Marco Morales, a precinct committee officer for the Skagit County Democrats, said he asked commissioners for Spanish-language election materials at a recent public hearing.
“It’s not a big deal for me,” Morales said in an interview. “But people that I know, friends and family members that didn’t speak the language, I could see that they struggled to fill out their ballot … At times, this would prevent people from voting.
“These people are citizens of the United States, and they have the same rights as I do,” added Morales, 33.
Census data from 2021 shows 19% of Skagit County’s population is Hispanic. Further, 9% of eligible voters in the county — citizens 18 and older — speak Spanish.
The federal Voting Rights Act requires states or counties to provide election materials in another language if at least 5% of the voting population speaks that language and does not “speak or understand English adequately enough to participate in the electoral process.”
Skagit County does not meet this threshold. According to 2021 census data provided by the Washington Secretary of State, 1.6% of Spanish speakers in Skagit County have limited English proficiency. (In Whatcom County, only 0.3% of Spanish-speaking citizens 18 or older have limited English.)

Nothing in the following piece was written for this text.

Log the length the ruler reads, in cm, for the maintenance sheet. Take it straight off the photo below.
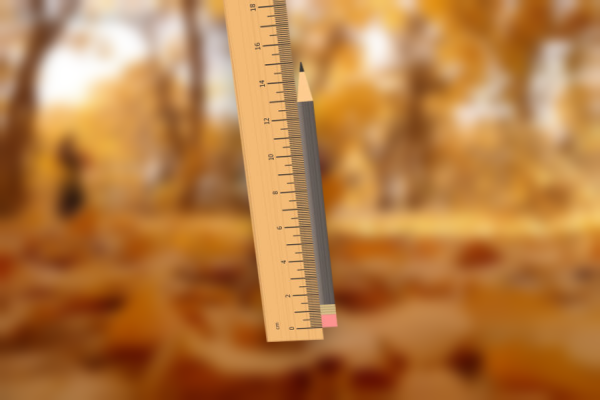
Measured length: 15 cm
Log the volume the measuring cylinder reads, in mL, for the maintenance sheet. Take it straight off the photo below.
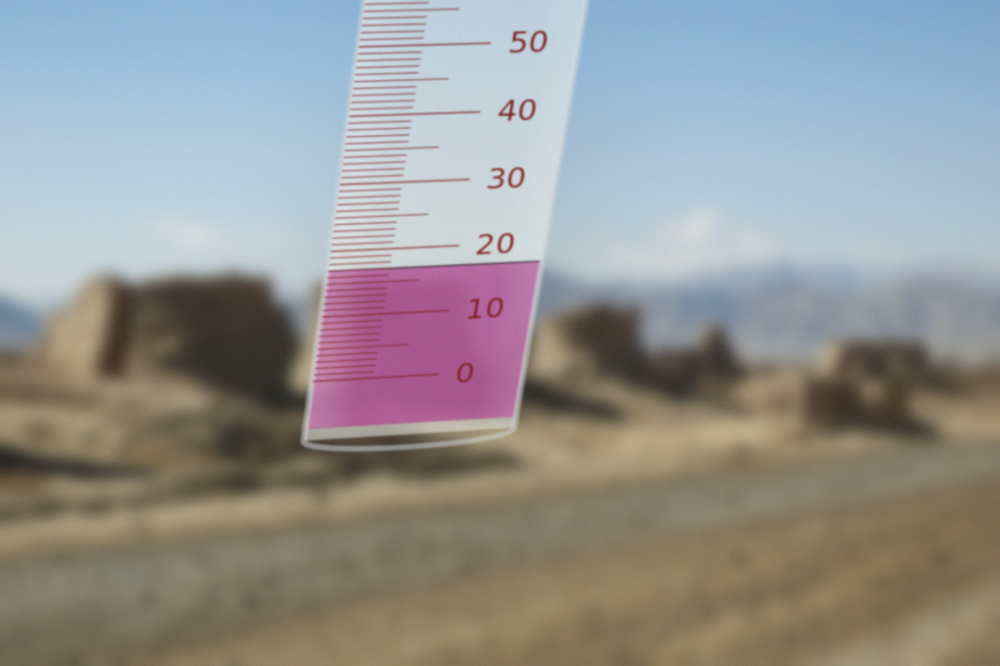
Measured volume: 17 mL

Skagit commissioner Lisa Janicki, who also rejected Perkins’ request, nonetheless said she was “highly supportive of providing our voter information in Spanish, regardless of the threshold that has been set.”
Janicki, a Democrat, said she wants the elections office to involve Spanish-speaking members of the community in developing the materials, to ensure the translations are done right.
“How do we know we’re doing this correctly?” Janicki said. “What was the stakeholder input?”
She expected that the work could be completed in time for the 2024 presidential election.
Only four of the 39 counties in Washington state must provide election materials in Spanish: King, Yakima, and Adams and Franklin counties in southeast Washington. King County is also federally mandated to provide voting assistance in Chinese and Vietnamese.
King and Pierce counties have taken the extra step of providing resources in non-required languages: Korean in King County; and Spanish, Korean, Vietnamese and other languages in Pierce.
Morales, despite his ties to the local Democrats, said his call for Skagit County to take similar initiative isn’t a partisan issue. After all, he said, Hispanic voters aren’t a monolith that votes for one party only.
“This would really benefit all candidates at the end of the day,” Morales said. “When you have more people participating, more people can potentially vote for you.”